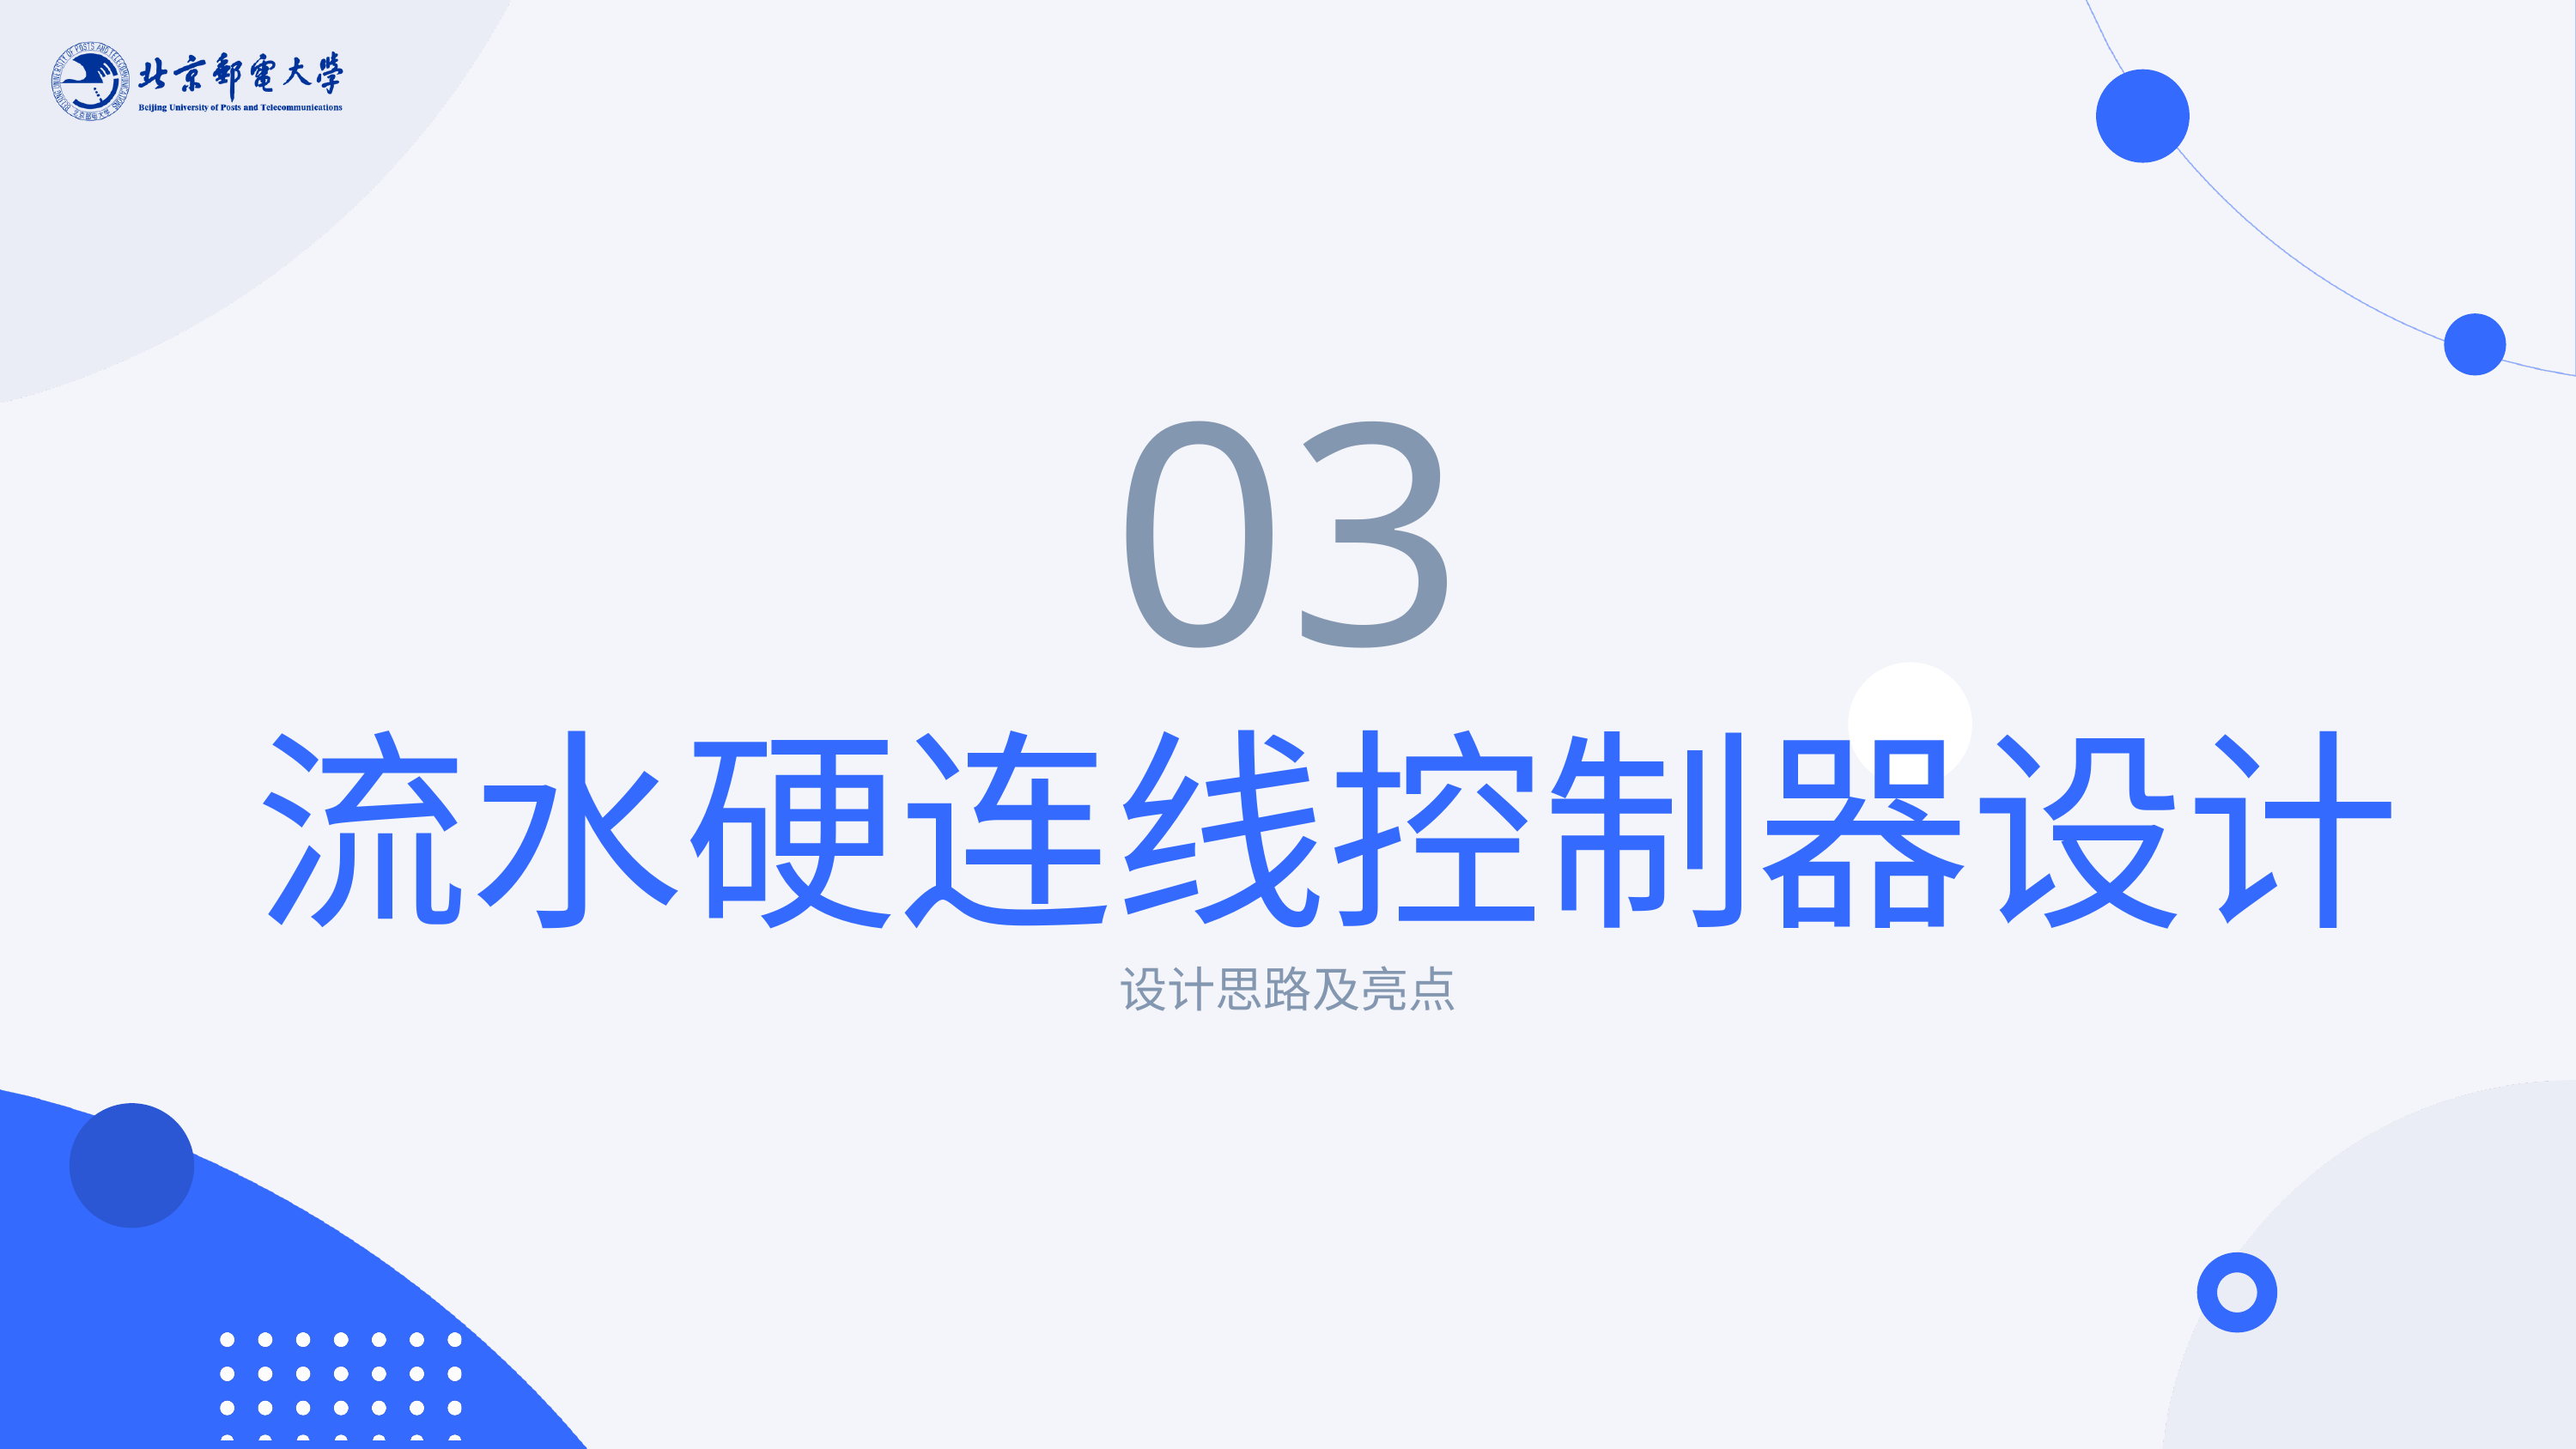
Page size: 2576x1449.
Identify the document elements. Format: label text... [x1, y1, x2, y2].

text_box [1847, 662, 1973, 787]
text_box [69, 1102, 195, 1228]
text_box [220, 1332, 462, 1440]
text_box [0, 0, 511, 403]
text_box 03 [652, 336, 1924, 707]
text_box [2444, 312, 2506, 376]
text_box 流水硬连线控制器设计 [242, 696, 2415, 1212]
text_box [2085, 0, 2576, 378]
text_box [42, 34, 351, 128]
text_box 设计思路及亮点 [750, 966, 1826, 1067]
text_box [0, 1089, 587, 1449]
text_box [2196, 1252, 2278, 1333]
text_box [2162, 1080, 2576, 1449]
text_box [2095, 69, 2190, 163]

What you will do
Print all entries exactly. The images do not belong in the copy.

Answer space
Page size: 2576x1449.
Identify the document elements. Format: label text... [x1, y1, x2, y2].

text_box [1847, 662, 1973, 787]
text_box [69, 1102, 195, 1228]
text_box [220, 1332, 462, 1440]
text_box [0, 0, 511, 403]
text_box 03 [652, 336, 1924, 707]
text_box [2444, 312, 2506, 376]
text_box 流水硬连线控制器设计 [242, 696, 2415, 1212]
text_box [2085, 0, 2576, 378]
text_box [42, 34, 351, 128]
text_box 设计思路及亮点 [750, 966, 1826, 1067]
text_box [0, 1089, 587, 1449]
text_box [2196, 1252, 2278, 1333]
text_box [2162, 1080, 2576, 1449]
text_box [2095, 69, 2190, 163]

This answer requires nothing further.